Capacidade e impacto
Os 5,4 MW gerados pela PCH Guary seriam suficientes para abastecer uma cidade de aproximadamente 25 mil habitantes, destacando sua relevância histórica e técnica.
Pioneirismo e desafios logísticos
A escolha da cachoeira do Guary, no distrito de São João da Serra, ocorreu após engenheiros identificarem a força da queda d'água como solução para levar progresso à região. A construção começou em 1912, em uma época em que a eletricidade era rara no interior do Brasil. O transporte de peças pesadas e a montagem da estrutura foram desafiadores devido à ausência de estradas pavimentadas e máquinas modernas.
“A iniciativa representou um avanço importante. Naquele tempo, pouca gente tinha acesso à eletricidade e a usina ajudou a abrir fábricas na região, impulsionando a economia local”, afirma Guilherme Mendonça, diretor da Elera Renováveis, empresa que administra a usina desde 2005.
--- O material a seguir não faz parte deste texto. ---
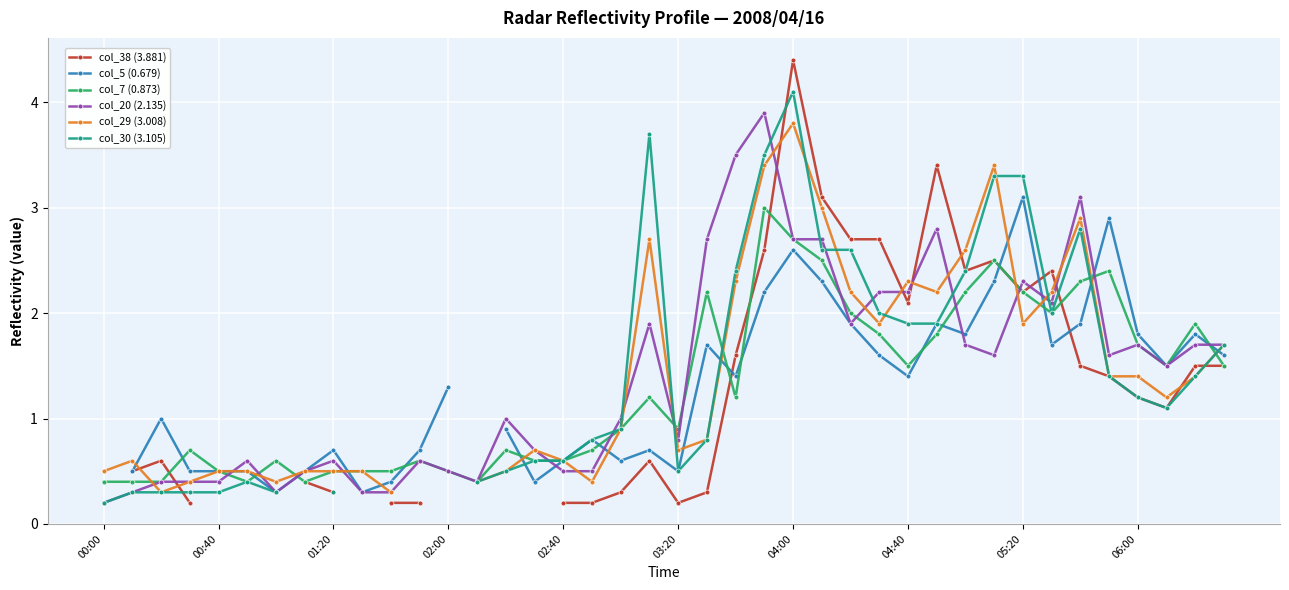

True or false: col_30 (3.105) and col_5 (0.679) cross at least once.

True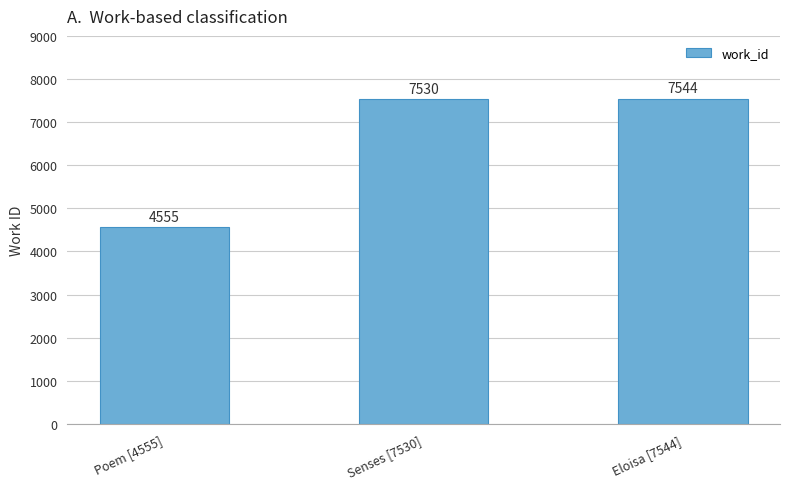

Approximately how many times larger is the value at Senses [7530] compared to Poem [4555]?

1.7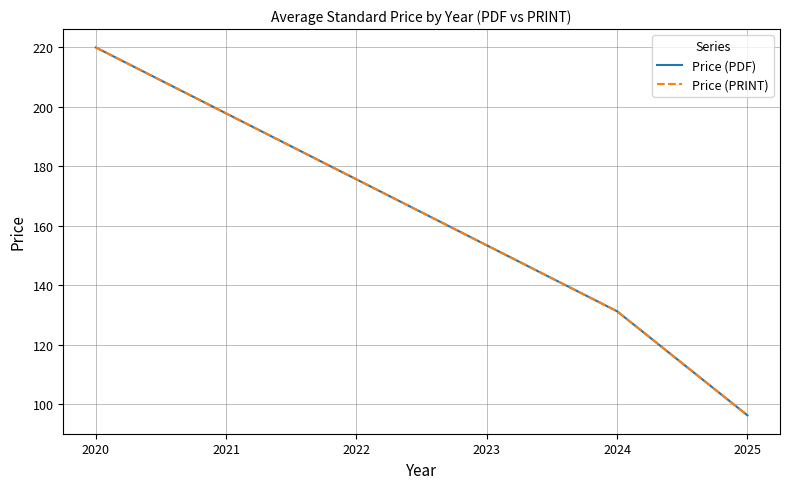

Is this an area chart (filled region under the line)?

No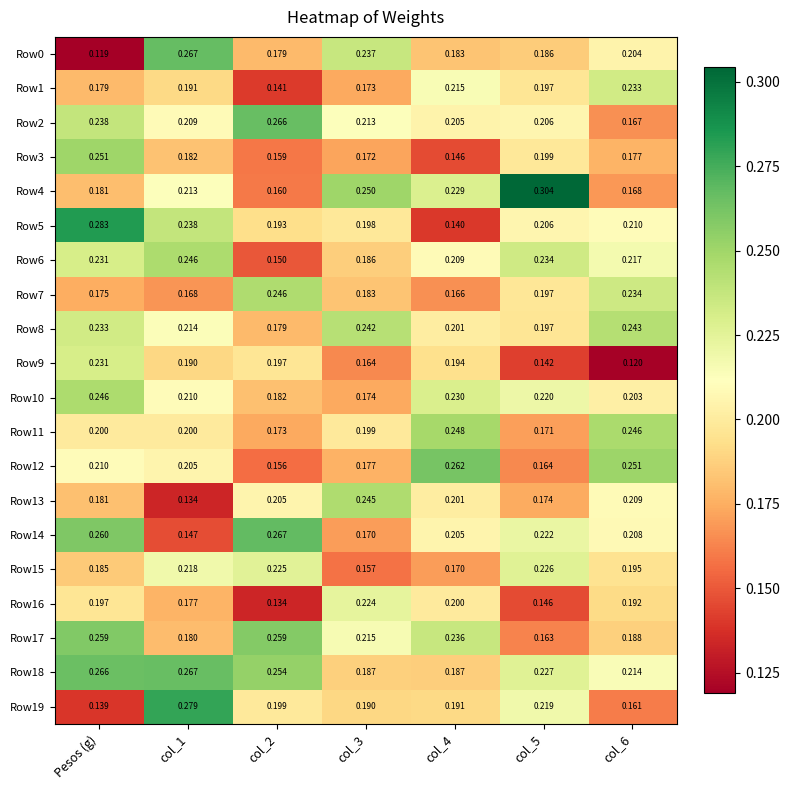

What is the total value across all series at Pesos (g)?

4.3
Desafios da manutenção de um clássico
Apesar da estrutura centenária, a PCH Guary opera conforme padrões atuais. A operadora prioriza a continuidade da geração renovável e a segurança das barragens, mantendo a usina como referência técnica e histórica da engenharia brasileira do início do século XX.
Outras usinas centenárias
Além da unidade de Santos Dumont, a Elera Renováveis opera outras duas hidrelétricas centenárias em Minas Gerais: Cachoeira Alta e Matipó. Atualmente, a companhia possui um portfólio de 3,5 GW de capacidade instalada em 12 estados, dos quais 0,9 GW são de ativos hídricos. O grupo também é responsável pelo Complexo Solar Janaúba (MG), considerado o maior parque solar das Américas.